Problem to work on: Update the stretch from the line containing "family: Apiaceae" through the line containing "genus: Buteo" by changing "scientific name" to "binomial name", leaving everything else as it is. Return only those lines.

— start Records to use —

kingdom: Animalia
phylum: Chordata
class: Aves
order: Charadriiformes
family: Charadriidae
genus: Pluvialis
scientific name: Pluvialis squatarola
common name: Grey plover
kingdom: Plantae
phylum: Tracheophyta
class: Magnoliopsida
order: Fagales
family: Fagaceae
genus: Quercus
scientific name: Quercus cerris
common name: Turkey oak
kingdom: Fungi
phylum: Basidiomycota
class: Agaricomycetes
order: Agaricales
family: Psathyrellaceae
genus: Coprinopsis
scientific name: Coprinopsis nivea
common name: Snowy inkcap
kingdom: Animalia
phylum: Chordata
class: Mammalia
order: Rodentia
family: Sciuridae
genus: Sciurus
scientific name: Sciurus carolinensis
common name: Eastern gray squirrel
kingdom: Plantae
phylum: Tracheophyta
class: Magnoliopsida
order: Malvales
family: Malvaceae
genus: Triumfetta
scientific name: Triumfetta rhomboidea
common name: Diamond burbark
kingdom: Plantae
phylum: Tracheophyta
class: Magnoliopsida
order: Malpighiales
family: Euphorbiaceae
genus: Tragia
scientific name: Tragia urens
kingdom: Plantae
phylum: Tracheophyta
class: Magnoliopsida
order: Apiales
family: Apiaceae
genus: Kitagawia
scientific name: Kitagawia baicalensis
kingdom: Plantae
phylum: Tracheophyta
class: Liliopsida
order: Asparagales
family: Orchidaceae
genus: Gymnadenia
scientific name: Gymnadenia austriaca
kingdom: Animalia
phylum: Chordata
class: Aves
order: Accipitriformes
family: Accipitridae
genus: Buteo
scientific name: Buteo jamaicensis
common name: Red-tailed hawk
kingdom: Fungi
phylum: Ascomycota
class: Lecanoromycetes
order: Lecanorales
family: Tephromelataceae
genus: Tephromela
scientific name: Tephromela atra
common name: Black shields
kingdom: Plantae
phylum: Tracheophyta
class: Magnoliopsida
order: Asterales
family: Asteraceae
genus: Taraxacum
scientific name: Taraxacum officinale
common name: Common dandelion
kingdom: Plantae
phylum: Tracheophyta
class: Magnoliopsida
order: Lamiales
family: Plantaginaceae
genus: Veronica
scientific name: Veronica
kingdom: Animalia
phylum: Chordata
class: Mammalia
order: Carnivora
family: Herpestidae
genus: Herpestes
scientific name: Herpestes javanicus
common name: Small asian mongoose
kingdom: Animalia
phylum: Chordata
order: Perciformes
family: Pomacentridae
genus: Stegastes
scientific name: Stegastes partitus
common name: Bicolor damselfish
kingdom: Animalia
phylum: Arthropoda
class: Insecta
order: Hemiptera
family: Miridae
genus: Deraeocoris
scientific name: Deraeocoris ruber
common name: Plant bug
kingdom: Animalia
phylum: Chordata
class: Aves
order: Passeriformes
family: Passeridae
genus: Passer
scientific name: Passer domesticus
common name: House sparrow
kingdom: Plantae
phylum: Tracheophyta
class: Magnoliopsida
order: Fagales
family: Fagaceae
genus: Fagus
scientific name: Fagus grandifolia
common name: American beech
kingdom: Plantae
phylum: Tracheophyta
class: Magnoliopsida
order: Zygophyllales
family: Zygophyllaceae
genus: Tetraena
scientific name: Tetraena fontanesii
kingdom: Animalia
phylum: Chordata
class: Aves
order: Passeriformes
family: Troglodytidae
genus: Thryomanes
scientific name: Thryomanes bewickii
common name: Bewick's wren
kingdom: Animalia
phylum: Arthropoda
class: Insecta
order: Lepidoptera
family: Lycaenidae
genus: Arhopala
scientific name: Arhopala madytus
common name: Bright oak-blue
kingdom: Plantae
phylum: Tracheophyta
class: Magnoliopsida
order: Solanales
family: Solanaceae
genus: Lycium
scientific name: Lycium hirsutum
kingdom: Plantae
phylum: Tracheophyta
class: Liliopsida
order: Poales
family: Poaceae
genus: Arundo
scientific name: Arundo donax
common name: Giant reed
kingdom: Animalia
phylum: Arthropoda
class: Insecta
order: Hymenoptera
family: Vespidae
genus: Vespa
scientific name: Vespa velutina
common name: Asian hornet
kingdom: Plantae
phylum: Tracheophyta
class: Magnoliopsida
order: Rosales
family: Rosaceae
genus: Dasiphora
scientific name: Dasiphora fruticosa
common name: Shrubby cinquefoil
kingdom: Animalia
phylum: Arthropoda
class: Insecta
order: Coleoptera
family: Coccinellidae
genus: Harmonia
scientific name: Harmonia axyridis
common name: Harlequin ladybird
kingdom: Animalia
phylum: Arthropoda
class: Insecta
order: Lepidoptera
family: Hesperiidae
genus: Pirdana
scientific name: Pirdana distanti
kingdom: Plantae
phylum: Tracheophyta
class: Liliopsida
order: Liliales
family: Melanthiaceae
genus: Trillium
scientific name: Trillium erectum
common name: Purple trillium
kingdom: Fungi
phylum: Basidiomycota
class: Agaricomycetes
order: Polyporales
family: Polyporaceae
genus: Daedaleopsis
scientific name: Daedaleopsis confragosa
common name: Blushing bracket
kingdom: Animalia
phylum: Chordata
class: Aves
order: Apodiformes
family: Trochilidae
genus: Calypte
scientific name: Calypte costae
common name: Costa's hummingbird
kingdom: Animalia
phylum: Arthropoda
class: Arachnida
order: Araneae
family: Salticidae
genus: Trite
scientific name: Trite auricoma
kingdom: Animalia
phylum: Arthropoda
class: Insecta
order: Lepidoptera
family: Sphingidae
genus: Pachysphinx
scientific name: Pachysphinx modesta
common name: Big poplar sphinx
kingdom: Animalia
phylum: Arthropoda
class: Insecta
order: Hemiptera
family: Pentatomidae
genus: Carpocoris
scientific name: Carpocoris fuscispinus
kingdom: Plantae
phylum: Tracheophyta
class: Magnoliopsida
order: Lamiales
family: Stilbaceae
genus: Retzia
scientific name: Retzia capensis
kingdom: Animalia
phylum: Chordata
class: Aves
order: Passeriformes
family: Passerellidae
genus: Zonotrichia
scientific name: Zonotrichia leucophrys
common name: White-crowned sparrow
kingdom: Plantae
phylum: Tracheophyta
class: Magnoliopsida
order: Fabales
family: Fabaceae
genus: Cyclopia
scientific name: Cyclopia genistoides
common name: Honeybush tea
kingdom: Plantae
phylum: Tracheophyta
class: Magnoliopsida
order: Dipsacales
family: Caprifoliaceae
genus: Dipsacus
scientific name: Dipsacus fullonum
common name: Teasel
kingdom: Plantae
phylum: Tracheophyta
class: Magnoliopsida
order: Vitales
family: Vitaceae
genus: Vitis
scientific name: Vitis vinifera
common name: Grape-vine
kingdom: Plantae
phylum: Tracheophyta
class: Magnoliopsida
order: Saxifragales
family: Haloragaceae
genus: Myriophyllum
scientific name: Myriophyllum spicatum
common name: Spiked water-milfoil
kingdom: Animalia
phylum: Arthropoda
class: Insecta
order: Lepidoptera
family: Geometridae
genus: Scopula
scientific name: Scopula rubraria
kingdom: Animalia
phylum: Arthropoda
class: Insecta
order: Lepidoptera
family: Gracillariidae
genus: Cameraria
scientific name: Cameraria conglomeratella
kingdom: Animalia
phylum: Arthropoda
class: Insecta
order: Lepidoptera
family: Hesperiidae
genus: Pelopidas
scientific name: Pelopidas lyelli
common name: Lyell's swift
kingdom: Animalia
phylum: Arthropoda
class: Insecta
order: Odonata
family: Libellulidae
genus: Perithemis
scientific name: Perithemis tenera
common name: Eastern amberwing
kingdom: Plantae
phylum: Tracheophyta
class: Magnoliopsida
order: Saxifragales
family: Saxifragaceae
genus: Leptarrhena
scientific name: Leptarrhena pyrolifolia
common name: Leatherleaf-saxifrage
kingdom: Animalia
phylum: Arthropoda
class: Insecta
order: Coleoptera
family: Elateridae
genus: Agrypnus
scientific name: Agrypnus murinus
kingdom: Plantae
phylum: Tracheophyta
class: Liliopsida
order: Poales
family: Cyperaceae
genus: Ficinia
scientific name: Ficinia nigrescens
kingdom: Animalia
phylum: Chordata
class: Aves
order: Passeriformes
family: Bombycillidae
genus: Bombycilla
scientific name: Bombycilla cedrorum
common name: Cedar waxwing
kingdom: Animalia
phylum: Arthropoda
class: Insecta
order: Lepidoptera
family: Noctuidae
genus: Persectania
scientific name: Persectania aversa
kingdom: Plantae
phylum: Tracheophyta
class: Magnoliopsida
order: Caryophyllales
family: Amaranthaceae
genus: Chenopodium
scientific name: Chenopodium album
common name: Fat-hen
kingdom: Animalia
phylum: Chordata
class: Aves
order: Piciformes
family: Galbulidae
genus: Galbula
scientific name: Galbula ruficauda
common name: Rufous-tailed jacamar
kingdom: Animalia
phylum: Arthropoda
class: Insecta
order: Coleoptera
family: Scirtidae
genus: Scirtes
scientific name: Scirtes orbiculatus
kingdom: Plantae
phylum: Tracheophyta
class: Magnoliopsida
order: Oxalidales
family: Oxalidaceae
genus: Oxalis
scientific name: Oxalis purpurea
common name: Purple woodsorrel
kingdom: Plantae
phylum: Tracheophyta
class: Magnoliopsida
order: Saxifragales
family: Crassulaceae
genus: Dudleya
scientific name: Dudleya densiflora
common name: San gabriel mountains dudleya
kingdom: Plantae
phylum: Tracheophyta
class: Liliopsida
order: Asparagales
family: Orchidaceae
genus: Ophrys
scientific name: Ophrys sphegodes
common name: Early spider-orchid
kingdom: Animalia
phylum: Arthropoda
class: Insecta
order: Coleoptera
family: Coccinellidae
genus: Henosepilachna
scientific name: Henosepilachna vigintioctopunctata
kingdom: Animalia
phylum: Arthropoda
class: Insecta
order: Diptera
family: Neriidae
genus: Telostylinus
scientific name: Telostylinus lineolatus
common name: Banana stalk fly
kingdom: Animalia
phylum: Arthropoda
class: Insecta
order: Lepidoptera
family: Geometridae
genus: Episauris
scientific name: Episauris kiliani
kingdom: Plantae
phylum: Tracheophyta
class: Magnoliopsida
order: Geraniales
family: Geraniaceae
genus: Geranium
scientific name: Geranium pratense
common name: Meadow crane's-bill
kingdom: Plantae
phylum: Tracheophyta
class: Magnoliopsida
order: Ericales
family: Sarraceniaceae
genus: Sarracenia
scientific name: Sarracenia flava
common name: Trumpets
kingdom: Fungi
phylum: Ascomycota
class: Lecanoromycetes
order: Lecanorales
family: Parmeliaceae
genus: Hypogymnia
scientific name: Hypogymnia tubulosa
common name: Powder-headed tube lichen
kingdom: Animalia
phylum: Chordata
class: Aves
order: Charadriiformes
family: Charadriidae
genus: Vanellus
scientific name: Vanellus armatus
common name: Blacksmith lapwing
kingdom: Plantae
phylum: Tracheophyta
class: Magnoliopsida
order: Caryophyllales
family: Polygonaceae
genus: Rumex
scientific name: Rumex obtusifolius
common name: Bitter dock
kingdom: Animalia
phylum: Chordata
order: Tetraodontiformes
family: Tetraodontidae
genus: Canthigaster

— end Records to use —

Worked answer:
family: Apiaceae
genus: Kitagawia
binomial name: Kitagawia baicalensis
kingdom: Plantae
phylum: Tracheophyta
class: Liliopsida
order: Asparagales
family: Orchidaceae
genus: Gymnadenia
binomial name: Gymnadenia austriaca
kingdom: Animalia
phylum: Chordata
class: Aves
order: Accipitriformes
family: Accipitridae
genus: Buteo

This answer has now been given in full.